When validation logic depends on multiple fields (cross-field validation), @model_validator is used. This decorator operates on the entire model state rather than individual fields.

The Instance Method Pattern

A significant design choice in this codebase is the preference for instance methods when using mode='after'. As implemented in pydantic/functional_validators.py, using a class method for an "after" model validator is deprecated. This is because "after" validation occurs once the model instance has already been populated, allowing the validator to access self directly.

Conversely, mode='before' validators must be class methods because they operate on the raw input data (typically a dictionary) before the model instance exists.

from typing_extensions import Self
from pydantic import BaseModel, model_validator

class Rectangle(BaseModel):
width: float
height: float

@model_validator(mode='after')
def check_dimensions(self) -> Self:
if self.width <= 0 or self.height <= 0:
raise ValueError('dimensions must be positive')
return self

Functional Validators and Annotated

The codebase introduces metadata classes—AfterValidator, BeforeValidator, PlainValidator, and WrapValidator—that allow validation logic to be embedded directly into type hints using Annotated.
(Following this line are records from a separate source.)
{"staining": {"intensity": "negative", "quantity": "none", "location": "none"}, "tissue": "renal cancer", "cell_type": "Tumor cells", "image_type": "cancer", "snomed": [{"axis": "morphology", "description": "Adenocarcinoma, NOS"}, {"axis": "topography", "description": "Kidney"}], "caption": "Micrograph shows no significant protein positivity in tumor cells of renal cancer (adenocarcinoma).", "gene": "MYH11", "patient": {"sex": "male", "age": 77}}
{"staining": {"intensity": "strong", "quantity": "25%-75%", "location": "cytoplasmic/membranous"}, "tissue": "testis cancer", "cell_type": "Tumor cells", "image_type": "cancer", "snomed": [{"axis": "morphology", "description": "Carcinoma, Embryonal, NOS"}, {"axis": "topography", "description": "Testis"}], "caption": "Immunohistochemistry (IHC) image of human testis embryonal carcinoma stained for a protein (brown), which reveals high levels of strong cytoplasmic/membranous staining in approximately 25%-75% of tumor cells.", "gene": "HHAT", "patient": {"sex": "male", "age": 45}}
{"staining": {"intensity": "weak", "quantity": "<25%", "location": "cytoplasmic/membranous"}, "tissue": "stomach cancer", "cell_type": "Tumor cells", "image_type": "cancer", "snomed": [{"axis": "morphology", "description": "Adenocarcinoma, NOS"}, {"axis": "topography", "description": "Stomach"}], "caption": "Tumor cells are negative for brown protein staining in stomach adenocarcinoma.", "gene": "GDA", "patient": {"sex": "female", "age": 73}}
This decouples validation from the BaseModel structure, making logic reusable across different models or even in TypeAdapter contexts.

Wrap Validators and Handlers

The WrapValidator is particularly powerful for conditional logic. It receives a ValidatorFunctionWrapHandler, which allows the developer to attempt standard validation and then fallback or modify the result based on the outcome.

An example from tests/test_validators.py demonstrates using a wrap validator to handle a special string value ("epoch") while otherwise enforcing a date range:

from datetime import date
from typing import Annotated, Any
from pydantic import WrapValidator, ValidatorFunctionWrapHandler, ValidationInfo

def sixties_validator(val: Any, handler: ValidatorFunctionWrapHandler, info: ValidationInfo) -> date:
if val == 'epoch':
return date.fromtimestamp(0)

# Call the standard validation handler
newval = handler(val)

if not date.fromisoformat('1960-01-01') <= newval < date.fromisoformat('1970-01-01'):
raise ValueError(f'{val} is not in the sixties!')
return newval

SixtiesDate = Annotated[date, WrapValidator(sixties_validator)]

Specialized Validation Annotations

Beyond standard functional validators, pydantic/functional_validators.py defines several specialized types for advanced data processing:

  • InstanceOf: A generic type that enforces isinstance checks. It is implemented using core_schema.is_instance_schema and is useful for validating objects that are not Pydantic models but must adhere to a specific class hierarchy.
  • SkipValidation: Effectively converts a field's validation schema to any_schema. This is used when a developer wants to maintain type hints for IDEs and static analysis but bypass Pydantic's runtime validation for performance or compatibility reasons.
  • ValidateAs: A helper that allows a custom type to be validated as if it were a different, Pydantic-supported type, followed by an instantiation hook. This is useful for wrapping third-party classes that cannot be modified to inherit from BaseModel.
from pydantic import BaseModel, InstanceOf, SkipValidation

class LegacySystem:
pass

class ModernModel(BaseModel):
# Enforces that 'connection' is an instance of LegacySystem
connection: InstanceOf[LegacySystem]

# Keeps the type hint but performs no runtime validation
raw_data: SkipValidation[dict[str, Any]]

Contextual Validation with ValidationInfo

Validators in this codebase can optionally accept a ValidationInfo argument. This object provides access to the validation context, including:

  • data: A dictionary of other fields that have already been validated (available in "after" validators).
  • context: Arbitrary data passed through the context argument of validate_python.
  • field_name: The name of the field currently being validated.

This allows for highly dynamic validation logic that can adapt based on the broader state of the validation process or external configuration.